そのまま着地して尻もちをつくと、しっかり落下ダメージを取られた。
「みんなもありがとーっ!」
「とんでもないぽよっ!」
「お役に立てて良かったです!」
『率いる者』との戦いでも、見事な戦果を出したスライムと迷子が顔をのぞかせる。
「闇を超えし者を追うと決めた以上、これくらいは当然でしょう」
レンの手前、クールに決める樹氷の魔女。
「俺たちもいるぞーっ!」
「おっ、おい! 押すな!」
手を振るメイ見たさに、我先にと出てきたマウント氏や計算君の勢いに押されて、雪崩れるように飛行艇から落下する掲示板組。

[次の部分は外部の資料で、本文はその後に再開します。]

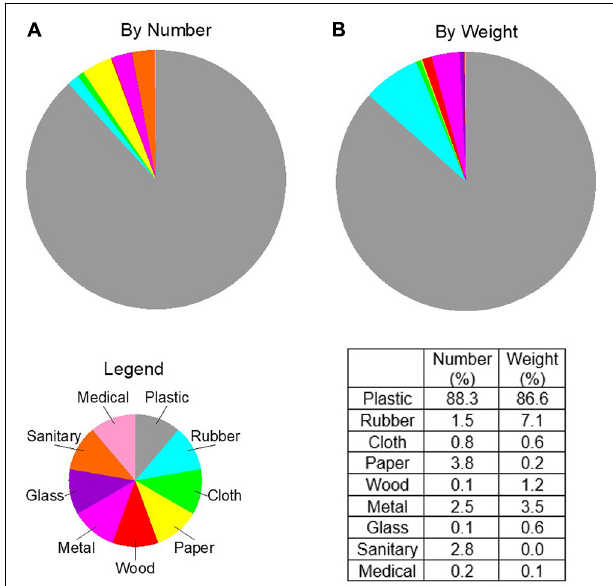
FIGURE 2 | Composition of all beach litter, collected during 4 quarterly surveys of 10 sites in the northeast of Scotland (see Figure 1 ). (A) Percentages of litter types by number of litter items. (B) Percentages of litter types by weight. Legend indicates litter type color coding. Table insert presents actual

それを見て、大笑いしていた紅の翼の面々も足を滑らせ転落。
メイたちとの戦いですっかりテンションが上がった者たちは、今日も楽しそうだ。
「……これで月はようやく、何千年も前に始まった争いによって生まれた危機から解放されました」
そんな中セレーネは、広がる緑の光景を見ながらつぶやく。
本来は冷たい荒野を見ながら言うことで趣が出るシーンなのだが、下草とラビがいるせいで、どこか牧場みたいな雰囲気が出てしまっている。
「ムーナは、これからどうするのですか?」
「私は一度、青の星に戻ろうかな」
「それなら私も付いていきます。もちろん……ラビも一緒に」
「それがいいよ!」
再びラビを交えて、喜び合う姉妹。
実はここで単純に喜ぶ姿だけを見られるのは、この小さな『ウサギの獣』を助けられた場合のみ。
まさしく、最高の形でクエストを達成したと言っていいだろう。
「行こう! 青き星へ!」
二人は振り返り、宙を眺める。
そこには、青く輝く星が浮かんでいる。
そしてそんな二人とウサギの姿を見て、メイたちは笑い合うのだった。